# PROVIDED DATA

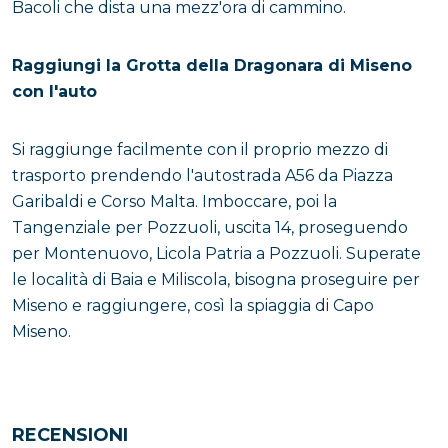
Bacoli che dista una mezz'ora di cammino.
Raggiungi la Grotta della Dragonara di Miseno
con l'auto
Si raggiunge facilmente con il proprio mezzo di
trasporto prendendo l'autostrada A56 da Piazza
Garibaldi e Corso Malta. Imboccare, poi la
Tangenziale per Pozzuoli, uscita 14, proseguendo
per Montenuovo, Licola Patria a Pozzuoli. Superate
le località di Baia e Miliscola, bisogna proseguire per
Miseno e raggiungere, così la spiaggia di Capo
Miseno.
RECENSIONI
---
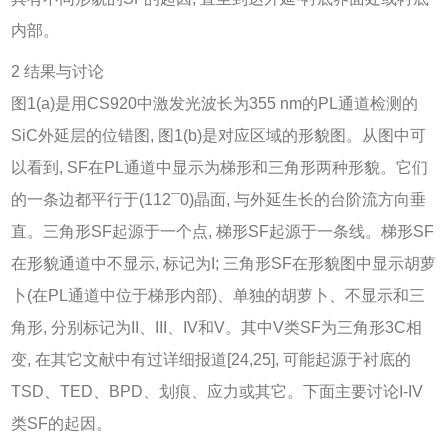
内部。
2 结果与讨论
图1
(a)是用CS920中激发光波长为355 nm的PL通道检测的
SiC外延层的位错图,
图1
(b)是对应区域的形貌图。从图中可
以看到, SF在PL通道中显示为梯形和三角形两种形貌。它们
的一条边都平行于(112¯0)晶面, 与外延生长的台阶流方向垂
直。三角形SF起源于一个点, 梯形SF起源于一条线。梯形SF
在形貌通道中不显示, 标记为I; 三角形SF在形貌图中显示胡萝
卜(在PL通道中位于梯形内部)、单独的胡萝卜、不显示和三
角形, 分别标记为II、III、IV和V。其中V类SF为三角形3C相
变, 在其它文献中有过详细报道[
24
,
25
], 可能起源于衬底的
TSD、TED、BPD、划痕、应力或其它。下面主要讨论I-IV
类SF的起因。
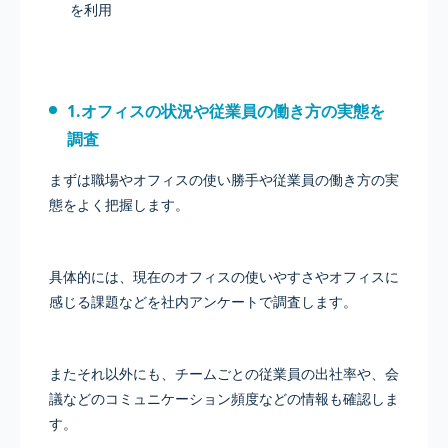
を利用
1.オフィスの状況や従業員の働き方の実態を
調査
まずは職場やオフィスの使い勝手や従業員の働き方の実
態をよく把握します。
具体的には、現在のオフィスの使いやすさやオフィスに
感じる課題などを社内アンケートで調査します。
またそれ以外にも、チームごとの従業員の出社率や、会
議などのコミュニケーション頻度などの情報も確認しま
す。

# WHAT YOU WILL DO
Arrange the lines of the records from the line with "Bacoli che dista una mezz'ora di cammino." up to and including the line with "Garibaldi e Corso Malta. Imboccare, poi la" as a Markdown table with the columns No. and Line. Give each line its own numbered row and leave out any blank lines.

# RESULT FOR THIS TASK
| No. | Line |
|---|---|
| 1 | Bacoli che dista una mezz'ora di cammino. |
| 2 | Raggiungi la Grotta della Dragonara di Miseno |
| 3 | con l'auto |
| 4 | Si raggiunge facilmente con il proprio mezzo di |
| 5 | trasporto prendendo l'autostrada A56 da Piazza |
| 6 | Garibaldi e Corso Malta. Imboccare, poi la |